Wie in den Vorjahren sank der SolarContact-Index seit dem Frühjahr 2016 saisontypisch kontinuierlich ab. In diesem Jahr fiel die Nachfrage jedoch besonders stark, von 140 Indexpunkten im März bis auf ein Jahrestief von 73 Indexpunkten im August. Anders als in den Jahren zuvor, stieg die Nachfrage nach PV-Anlagen und PV-Stromspeichern allerdings im Herbst wieder deutlich an und konnte mit 104 Punkten den 12-Monatsdurchschnitt knapp überschreiten.

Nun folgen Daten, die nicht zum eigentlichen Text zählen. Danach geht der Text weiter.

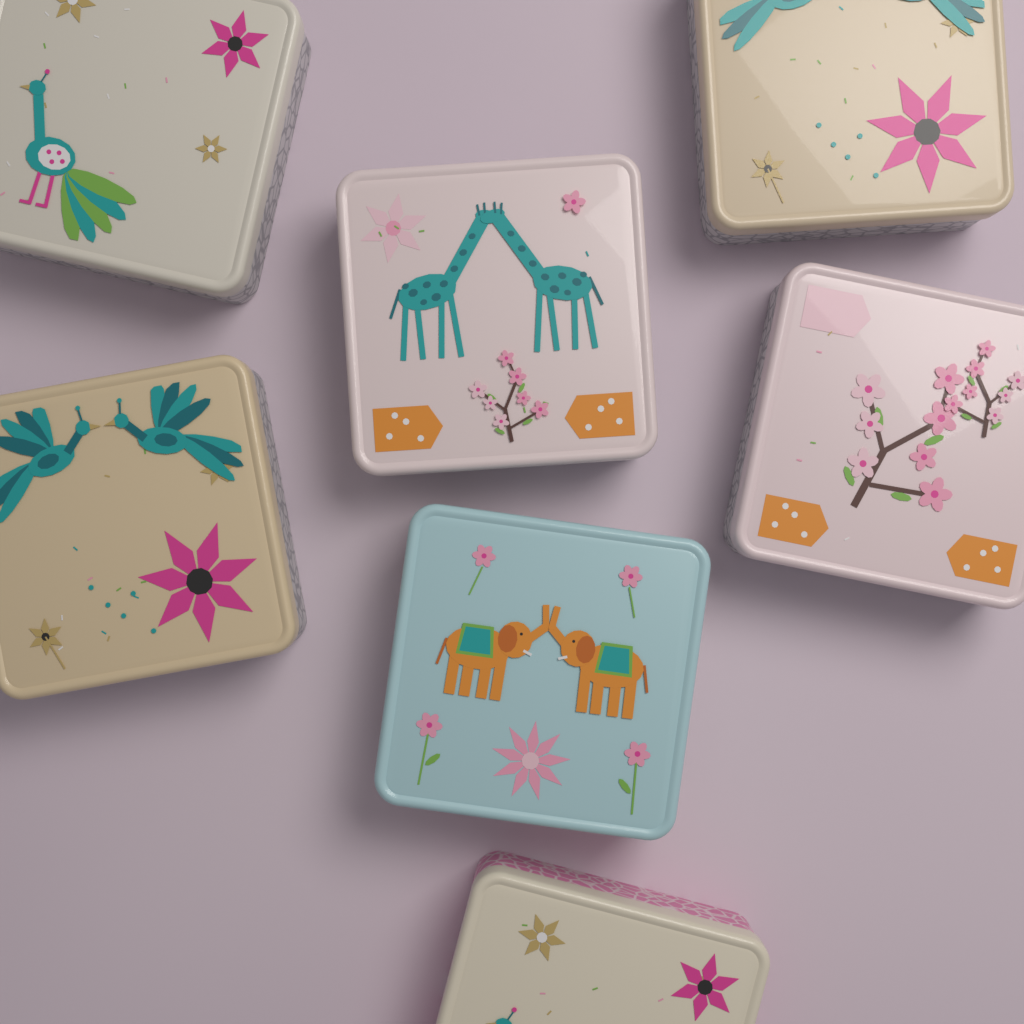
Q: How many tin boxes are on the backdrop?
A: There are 7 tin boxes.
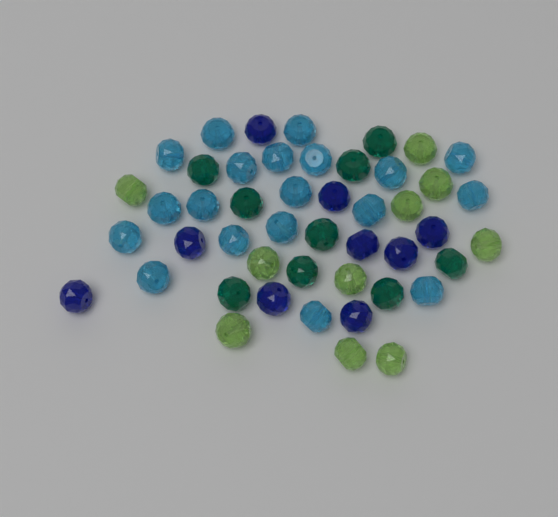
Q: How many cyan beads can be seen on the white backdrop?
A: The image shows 19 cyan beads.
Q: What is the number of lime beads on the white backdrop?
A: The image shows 10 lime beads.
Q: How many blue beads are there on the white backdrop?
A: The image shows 9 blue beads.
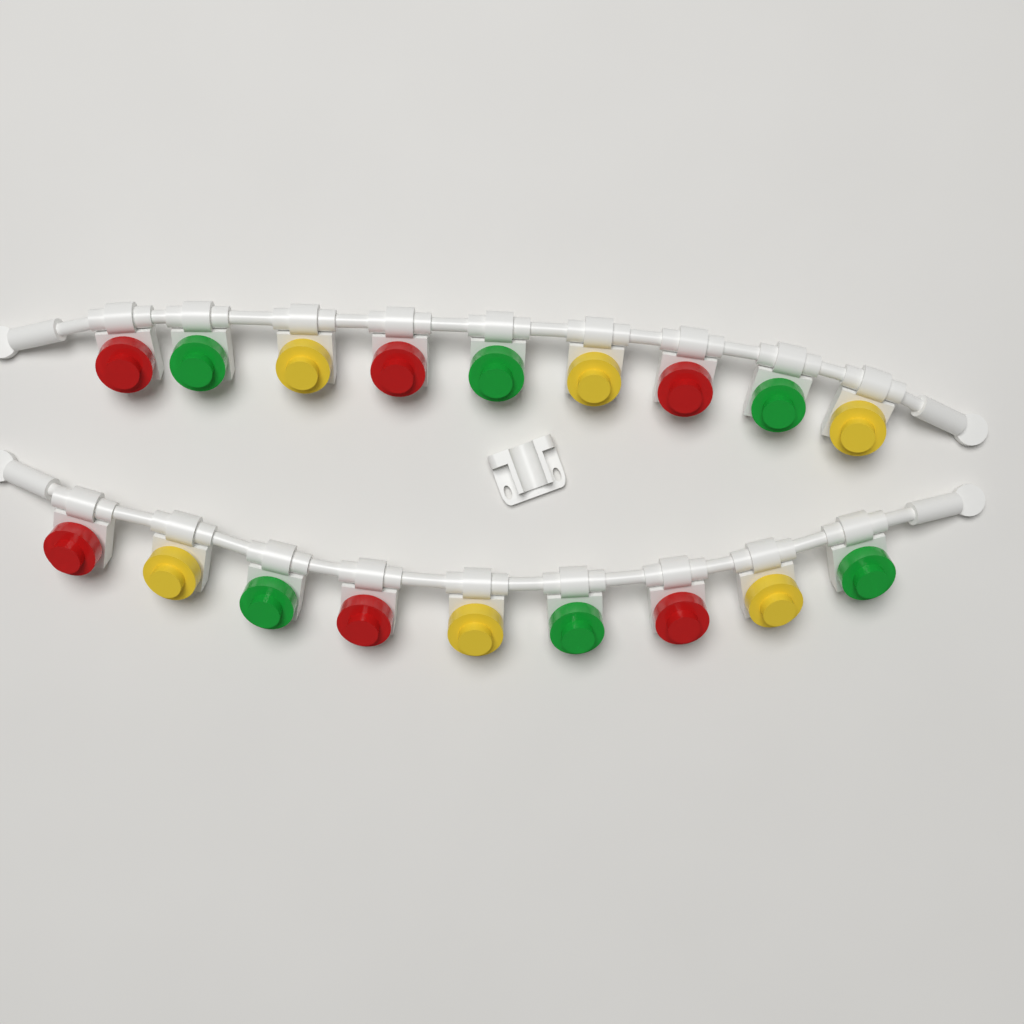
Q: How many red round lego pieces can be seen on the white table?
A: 6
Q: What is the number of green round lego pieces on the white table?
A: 6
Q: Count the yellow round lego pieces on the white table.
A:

Die starken Schwankungen in der PV-Nachfrage in Deutschland werden noch deutlicher, wenn man nur die Online-Nachfrage nach Solarstromspeichern betrachtet: Im Speicher-Bereich wurde im August mit 64 Punkten ein neuer Negativrekord aufgestellt. In den vergangenen 2 Jahren wurde dieser Wert nur im April 2015 (59 Punkte) unterschritten. Demgegenüber schnellte die September-Nachfrage bereits auf 97 Indexpunkte hoch und erreichte im Oktober mit 119 Punkten nach dem März (157 Punkte) den zweitbesten Wert im Jahr 2016.

SolarContact Index Oktober 2016Deutlicher Anstieg bei der Nachfrage nach PV-Anlagen und -Speichern erkennbar © DDA

Die Ursachen für diesen stark schwankenden Nachfragetrend sind vielfältig. Die Herausgeber des SolarContact-Index sehen vor allem zwei Punkte als mögliche Ursachen für den Aufwärtstrend:

  1. Das begrenzte Förderbudget könnte einen Vorzieheffekt im PV-Speichermarkt ausgelöst haben: Um eine Förderung zu erhalten, muss ein Antrag mit einem entsprechenden Stromspeicher-Angebot vor Beginn der Installation des Speichers bei der eigenen Hausbank gestellt werden. Nach der Förderzusage bleiben dem Antragsteller jedoch 18 Monate bis zur Fertigstellung.
  2. Werbemaßnahmen großer Energieversorger und PV-Anbieter könnten das Thema Solaranlage wieder attraktiver für Endkunden gemacht haben. Im Fokus der Werbekampagnen standen sowohl Komplettanlagen als auch Mietmodelle, die es Kunden deutlich erleichtern, eine Anlage “aus einer Hand” zu erwerben und damit Barrieren abbauen.

Der SolarContact-Index stützt sich auf die Nachfrage nach allen Gewerken rund um Solaranlagen im Internet und wird von der Deutsche Auftragsagentur (DDA) erhoben.